Normalleşme zaman alacaktır
Özür, ilişkileri hemen normalleştirir mi?

Bu bugünden yarına olabilecek bir durum değildir. Ama şunu ifade edelim ki, Türkiye'nin İsrail devleti ile İsrail halkı ile hiçbir sorunu olmadı. Türkiye'nin sorunu dönemin İsrail hükümeti iledir. Nitekim o hükümette olan bazı değişiklikler ilişkileri yeniden iyileştirme noktasına getirdi. Son yıllarda Ortadoğu'da başlayan Arap Baharı bölgede İsrail'i yalnızlaştırdı. Türkiye bu açıdan İsrail için bölgesel bir müttefik ve işbirliği ortağıdır. Bu özür bir anlamda bunun da kabulüdür. Bu özürle birlikte ilişkilerin yeniden normalleşmesinin yolu açılmıştır ama bugünden yarına hemen iyileşme olmaz. Burada hızı belirleyecek olan karşılıklı güvendir.

Esed'in günleri artık sayılı
Arap Baharı Suriye'de bitti mi?

Ortadoğu gibi yıllarca diktatörlüklerle yönetilmiş ülkelerde değişim kolay değil ama bu değişim de durması mümkün değil. Esed'in etrafındaki çember daraldı. Artık Esed için geri sayım başlamıştır.

İsrail ilişkilerinin iyileşmesi Esed'in gidişini hızlandırır mı?

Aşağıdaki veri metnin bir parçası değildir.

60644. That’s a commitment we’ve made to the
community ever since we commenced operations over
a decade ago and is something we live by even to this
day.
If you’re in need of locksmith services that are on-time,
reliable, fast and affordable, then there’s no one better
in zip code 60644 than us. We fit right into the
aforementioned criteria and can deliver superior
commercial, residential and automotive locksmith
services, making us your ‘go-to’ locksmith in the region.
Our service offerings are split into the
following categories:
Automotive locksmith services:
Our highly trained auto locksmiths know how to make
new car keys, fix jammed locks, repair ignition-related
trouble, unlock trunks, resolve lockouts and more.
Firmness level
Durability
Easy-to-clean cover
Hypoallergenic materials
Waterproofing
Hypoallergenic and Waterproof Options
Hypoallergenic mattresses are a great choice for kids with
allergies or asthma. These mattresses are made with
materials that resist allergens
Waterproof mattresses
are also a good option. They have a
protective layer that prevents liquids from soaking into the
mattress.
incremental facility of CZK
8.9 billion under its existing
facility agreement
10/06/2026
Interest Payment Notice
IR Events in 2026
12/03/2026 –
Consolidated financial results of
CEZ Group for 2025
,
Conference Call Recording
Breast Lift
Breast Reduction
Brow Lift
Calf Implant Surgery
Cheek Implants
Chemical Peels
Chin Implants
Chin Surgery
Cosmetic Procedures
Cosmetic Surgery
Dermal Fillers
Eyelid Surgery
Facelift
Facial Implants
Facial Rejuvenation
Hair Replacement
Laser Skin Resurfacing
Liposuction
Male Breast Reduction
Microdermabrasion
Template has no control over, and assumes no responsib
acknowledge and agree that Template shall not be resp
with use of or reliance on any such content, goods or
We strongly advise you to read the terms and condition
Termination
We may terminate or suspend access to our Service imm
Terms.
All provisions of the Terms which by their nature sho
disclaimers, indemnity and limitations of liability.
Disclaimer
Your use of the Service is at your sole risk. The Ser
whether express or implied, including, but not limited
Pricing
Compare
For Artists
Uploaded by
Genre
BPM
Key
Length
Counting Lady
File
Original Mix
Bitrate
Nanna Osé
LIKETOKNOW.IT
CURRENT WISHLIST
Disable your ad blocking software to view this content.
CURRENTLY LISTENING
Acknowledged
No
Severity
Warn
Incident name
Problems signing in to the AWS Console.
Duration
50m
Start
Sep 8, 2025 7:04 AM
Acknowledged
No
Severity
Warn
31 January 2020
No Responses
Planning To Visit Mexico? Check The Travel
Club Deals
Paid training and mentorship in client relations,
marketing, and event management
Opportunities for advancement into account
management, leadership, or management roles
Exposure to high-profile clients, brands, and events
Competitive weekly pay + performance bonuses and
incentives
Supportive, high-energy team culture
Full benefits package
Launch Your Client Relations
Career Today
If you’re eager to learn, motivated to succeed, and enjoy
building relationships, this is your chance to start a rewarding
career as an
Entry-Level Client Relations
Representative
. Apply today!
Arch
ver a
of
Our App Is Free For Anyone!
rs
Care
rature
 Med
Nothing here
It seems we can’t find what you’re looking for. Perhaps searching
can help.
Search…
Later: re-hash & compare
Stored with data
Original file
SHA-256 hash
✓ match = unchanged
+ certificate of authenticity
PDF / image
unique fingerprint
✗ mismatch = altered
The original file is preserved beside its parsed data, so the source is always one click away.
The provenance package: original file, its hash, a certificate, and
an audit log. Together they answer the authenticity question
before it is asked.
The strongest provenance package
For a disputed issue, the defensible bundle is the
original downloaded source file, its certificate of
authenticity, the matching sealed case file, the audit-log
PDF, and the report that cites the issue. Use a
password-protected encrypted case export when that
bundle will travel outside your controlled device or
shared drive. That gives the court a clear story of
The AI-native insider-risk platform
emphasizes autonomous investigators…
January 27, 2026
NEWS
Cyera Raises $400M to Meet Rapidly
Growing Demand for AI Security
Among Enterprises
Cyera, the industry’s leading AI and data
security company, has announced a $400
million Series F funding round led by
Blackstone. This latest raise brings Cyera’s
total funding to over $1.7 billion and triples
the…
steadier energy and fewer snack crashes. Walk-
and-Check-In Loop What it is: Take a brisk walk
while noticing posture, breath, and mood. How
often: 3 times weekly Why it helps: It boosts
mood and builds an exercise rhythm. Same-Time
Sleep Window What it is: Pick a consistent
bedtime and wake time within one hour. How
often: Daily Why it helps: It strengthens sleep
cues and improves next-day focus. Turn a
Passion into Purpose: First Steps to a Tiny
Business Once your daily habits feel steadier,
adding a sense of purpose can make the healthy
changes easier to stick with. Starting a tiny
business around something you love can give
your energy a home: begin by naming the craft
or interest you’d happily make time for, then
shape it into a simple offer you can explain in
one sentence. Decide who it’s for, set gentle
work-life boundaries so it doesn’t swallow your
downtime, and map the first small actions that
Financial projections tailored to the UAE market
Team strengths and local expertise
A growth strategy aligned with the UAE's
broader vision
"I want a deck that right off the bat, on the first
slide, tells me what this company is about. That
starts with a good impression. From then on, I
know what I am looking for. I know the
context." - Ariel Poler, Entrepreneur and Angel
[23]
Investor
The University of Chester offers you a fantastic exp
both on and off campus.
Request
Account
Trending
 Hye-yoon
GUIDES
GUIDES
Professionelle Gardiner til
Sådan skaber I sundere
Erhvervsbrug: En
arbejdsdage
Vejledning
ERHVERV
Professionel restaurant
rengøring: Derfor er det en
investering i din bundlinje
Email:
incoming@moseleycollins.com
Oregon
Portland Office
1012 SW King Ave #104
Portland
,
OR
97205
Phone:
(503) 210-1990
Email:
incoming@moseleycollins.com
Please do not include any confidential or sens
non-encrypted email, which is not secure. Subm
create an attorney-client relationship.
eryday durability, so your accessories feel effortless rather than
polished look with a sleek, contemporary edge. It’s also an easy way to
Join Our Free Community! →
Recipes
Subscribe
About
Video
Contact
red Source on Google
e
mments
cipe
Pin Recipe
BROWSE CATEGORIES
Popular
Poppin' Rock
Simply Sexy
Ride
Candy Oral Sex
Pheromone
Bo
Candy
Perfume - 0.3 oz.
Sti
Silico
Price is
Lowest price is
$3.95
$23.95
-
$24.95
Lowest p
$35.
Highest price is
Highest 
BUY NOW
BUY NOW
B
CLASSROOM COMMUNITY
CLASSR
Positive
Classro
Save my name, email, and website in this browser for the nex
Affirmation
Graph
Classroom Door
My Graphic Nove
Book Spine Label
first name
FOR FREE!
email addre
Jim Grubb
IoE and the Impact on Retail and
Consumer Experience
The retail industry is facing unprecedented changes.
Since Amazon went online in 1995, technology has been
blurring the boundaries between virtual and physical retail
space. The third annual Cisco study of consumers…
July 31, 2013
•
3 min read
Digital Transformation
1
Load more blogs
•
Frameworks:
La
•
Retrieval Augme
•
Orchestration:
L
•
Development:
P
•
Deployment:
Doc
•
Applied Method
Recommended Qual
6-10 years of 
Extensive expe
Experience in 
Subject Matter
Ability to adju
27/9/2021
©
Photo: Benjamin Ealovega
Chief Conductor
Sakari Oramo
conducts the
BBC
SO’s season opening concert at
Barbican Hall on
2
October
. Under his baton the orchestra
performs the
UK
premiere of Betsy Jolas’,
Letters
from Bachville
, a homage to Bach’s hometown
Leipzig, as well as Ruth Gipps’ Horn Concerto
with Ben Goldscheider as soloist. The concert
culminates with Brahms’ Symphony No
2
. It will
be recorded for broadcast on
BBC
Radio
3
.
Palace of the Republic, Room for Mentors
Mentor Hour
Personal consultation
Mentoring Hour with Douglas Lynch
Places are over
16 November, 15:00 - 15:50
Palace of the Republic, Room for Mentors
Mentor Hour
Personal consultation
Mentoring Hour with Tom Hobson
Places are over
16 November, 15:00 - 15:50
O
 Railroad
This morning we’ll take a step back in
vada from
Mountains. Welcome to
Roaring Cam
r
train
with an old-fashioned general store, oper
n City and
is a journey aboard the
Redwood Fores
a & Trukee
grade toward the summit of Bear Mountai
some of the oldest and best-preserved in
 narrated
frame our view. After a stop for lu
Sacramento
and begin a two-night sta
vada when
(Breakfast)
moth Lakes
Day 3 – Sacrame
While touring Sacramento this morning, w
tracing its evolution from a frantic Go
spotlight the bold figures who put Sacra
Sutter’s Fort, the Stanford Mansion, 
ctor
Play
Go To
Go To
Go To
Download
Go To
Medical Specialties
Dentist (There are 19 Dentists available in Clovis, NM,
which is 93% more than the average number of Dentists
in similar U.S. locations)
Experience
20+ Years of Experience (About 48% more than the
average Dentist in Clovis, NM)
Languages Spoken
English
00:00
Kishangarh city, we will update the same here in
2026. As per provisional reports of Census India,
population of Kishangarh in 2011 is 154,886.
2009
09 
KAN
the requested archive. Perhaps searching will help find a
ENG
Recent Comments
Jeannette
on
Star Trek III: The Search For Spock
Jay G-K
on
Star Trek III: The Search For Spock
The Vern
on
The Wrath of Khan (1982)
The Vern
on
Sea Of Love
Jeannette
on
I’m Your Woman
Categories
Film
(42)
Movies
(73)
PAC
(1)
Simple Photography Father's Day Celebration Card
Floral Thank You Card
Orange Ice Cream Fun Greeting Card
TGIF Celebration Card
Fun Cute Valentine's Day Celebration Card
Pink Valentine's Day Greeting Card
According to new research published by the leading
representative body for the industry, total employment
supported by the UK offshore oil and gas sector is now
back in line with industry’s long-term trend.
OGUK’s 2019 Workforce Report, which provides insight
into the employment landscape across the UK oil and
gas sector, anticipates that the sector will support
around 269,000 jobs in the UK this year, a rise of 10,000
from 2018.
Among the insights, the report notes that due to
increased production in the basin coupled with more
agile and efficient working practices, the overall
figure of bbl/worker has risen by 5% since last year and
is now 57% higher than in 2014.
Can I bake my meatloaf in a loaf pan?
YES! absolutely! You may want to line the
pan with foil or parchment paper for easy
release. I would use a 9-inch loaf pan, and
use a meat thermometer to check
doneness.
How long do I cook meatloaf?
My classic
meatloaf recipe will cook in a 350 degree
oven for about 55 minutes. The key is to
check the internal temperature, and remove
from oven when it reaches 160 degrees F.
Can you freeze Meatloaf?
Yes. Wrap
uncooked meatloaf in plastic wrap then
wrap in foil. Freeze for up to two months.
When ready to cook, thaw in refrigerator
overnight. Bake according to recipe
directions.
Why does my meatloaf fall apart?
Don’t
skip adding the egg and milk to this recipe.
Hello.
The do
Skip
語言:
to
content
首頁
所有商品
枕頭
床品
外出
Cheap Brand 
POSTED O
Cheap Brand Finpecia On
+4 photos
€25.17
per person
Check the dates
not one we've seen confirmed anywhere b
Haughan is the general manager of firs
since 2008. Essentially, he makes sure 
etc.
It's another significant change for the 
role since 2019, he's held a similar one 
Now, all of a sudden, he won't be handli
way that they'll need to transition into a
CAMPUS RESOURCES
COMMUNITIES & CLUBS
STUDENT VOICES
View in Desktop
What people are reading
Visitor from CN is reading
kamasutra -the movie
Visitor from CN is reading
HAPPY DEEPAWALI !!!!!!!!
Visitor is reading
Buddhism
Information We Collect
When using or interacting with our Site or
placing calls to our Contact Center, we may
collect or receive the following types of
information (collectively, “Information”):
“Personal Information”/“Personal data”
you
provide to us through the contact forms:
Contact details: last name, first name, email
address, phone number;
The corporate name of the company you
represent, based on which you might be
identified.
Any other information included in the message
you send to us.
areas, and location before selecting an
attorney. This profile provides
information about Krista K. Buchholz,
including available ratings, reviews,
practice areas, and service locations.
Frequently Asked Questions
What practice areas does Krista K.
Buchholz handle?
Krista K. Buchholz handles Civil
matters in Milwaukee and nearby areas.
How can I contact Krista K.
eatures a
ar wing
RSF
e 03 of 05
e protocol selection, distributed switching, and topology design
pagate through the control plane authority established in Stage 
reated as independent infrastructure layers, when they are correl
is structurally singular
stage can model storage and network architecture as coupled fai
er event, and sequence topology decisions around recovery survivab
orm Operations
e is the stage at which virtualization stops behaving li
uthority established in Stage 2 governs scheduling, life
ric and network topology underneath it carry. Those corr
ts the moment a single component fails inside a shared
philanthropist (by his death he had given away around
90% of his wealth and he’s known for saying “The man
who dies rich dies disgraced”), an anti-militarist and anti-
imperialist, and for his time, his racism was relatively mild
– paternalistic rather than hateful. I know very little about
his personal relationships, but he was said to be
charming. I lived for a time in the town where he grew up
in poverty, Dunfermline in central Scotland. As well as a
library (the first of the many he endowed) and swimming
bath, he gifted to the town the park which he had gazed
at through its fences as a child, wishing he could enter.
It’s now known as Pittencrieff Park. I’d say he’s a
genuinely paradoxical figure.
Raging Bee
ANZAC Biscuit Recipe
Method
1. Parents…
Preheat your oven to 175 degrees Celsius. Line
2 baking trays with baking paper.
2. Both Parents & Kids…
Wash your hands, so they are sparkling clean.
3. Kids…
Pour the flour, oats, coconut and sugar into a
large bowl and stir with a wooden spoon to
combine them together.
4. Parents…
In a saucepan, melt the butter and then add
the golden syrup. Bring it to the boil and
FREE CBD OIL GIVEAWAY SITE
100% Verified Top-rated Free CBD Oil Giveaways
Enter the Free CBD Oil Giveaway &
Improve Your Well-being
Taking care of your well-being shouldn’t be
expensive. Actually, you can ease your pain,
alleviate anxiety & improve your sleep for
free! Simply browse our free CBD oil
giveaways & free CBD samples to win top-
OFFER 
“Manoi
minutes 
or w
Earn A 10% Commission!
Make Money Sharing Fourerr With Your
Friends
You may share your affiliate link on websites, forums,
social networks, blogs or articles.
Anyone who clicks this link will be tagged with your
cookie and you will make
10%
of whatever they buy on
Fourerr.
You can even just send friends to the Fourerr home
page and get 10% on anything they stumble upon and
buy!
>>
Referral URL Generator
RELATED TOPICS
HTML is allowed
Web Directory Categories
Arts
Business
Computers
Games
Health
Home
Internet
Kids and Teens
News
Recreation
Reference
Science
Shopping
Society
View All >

İsrail'le ilişkilerimizin gergin olduğu ortamda İsrail hükümetinin Suriye'de Türkiye'ye yakın bir yapı yerine Esed'i desteklemesi daha güçlü bir senaryo olarak görülebilir. Ama son gelişme Suriye konusunda İsrail'in Türkiye ile paralel bir politika izlemesine yol açabilir.